Mais le Caire reste défiguré par des années d’ingestion forcée de nouveaux habitants. Le système D y est roi. Etages rajoutés – en toute illégalité – aux immeubles existants, cabanes en bois construites sur chaque espace vacant, les zones d’urbanisation sauvage existent partout dans la capitale. La cité des morts, l’immense cimetière à l’est de la ville, est le symbole de cet habitat précaire. Près d’un million de personnes vivent aujourd’hui dans les abris attenants aux tombes. De petites épiceries ont ouvert au pied des mausolées. Les gamins jouent au foot entre les stèles. « On n’a pas le choix, ni l’argent pour vivre ailleurs » explique un habitant, moyennement enthousiasmé par le nouveau projet de la municipalité : reloger tous les squatters de la cité des morts dans une ville nouvelle à quelques 25 kilomètres de là. Dans d’autres zones de constructions sauvages, les cabanes en bois sont rasées pour permettre la construction d’immeubles neufs.

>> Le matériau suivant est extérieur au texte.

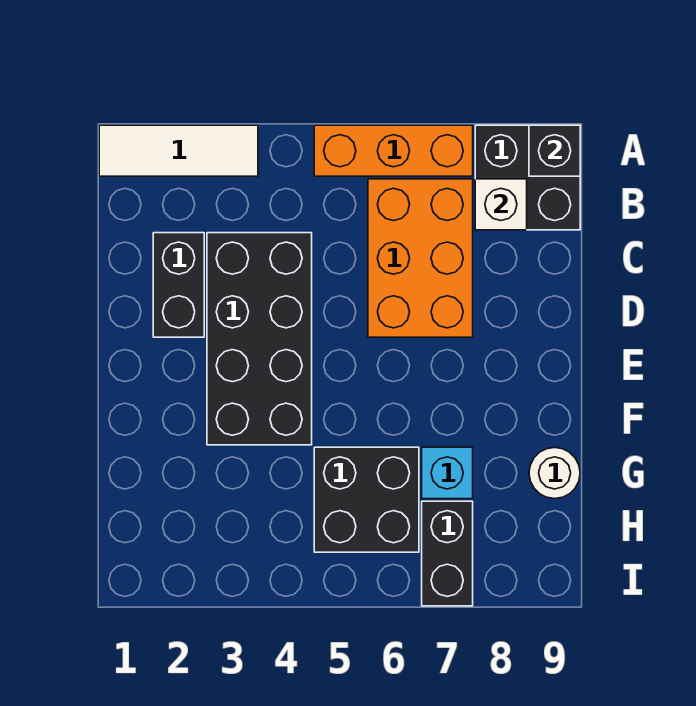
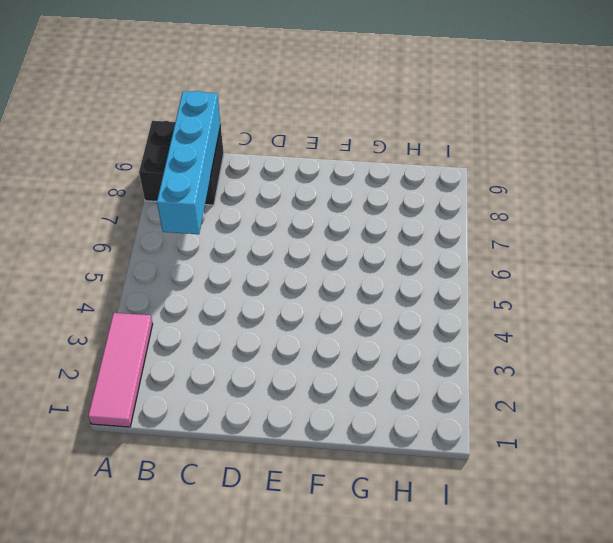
pink 1x3 tile [88,313,153,427] -> white 1x3 tile [99,125,258,176]
cyan 1x4 brick [157,91,221,234] -> white 1x1 brick [475,179,527,230]
none -> orange 1x3 brick [314,125,473,176]
none -> orange 2x3 brick [368,179,473,337]
none -> black 1x2 brick [153,233,204,337]

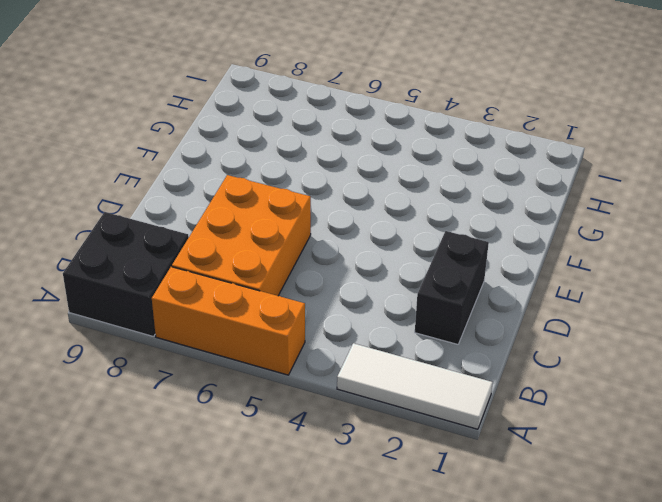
none -> black 2x4 brick [207,233,312,445]
none -> black 2x2 brick [314,447,419,552]
none -> cyan 1x1 brick [422,447,473,499]

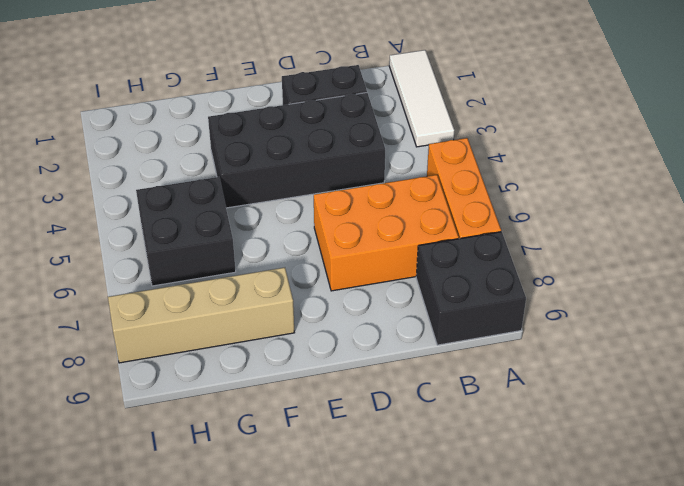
tan 1x4 brick [108,268,294,363] -> none
none -> cyan 1x1 brick [422,447,473,499]
none -> white 1x1 round brick [529,448,580,499]
none -> black 1x2 brick [422,501,473,606]

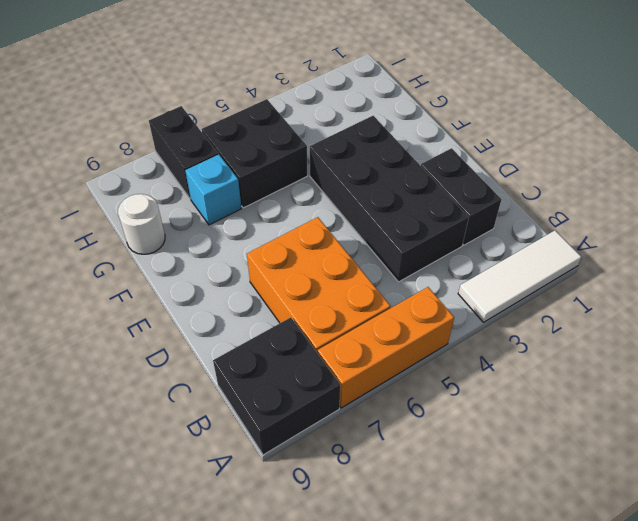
none -> black 1x1 brick [529,125,580,176]
none -> white 1x1 brick [475,179,527,230]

En parallèle, le gouvernorat du Caire s’est engagé à planter un million d’arbres dans les rues et a entamé un vaste programme de restauration des monuments fatimides et des villas anciennes. Un mouvement amorcé par le secteur privé. En 1999, la nouvelle bourse du Caire a entièrement financé la restauration des rues qui entourent son bâtiment en centre-ville. En quelques mois, les façades haussmaniennes des immeubles ont été repeintes, les rues pavées, fleuries et interdites à la circulation. Une initiative saluée par les Cairotes qui ont fait de l’endroit un lieu de promenade. Doucement, le Caire du futur prend forme. Un nouvel enfantement, peut-être, pour cette cité que les Egyptiens surnomment Oum-el-Dounia, la « mère du monde».
Article rédigé par Claude Guibal, journaliste en poste au Caire.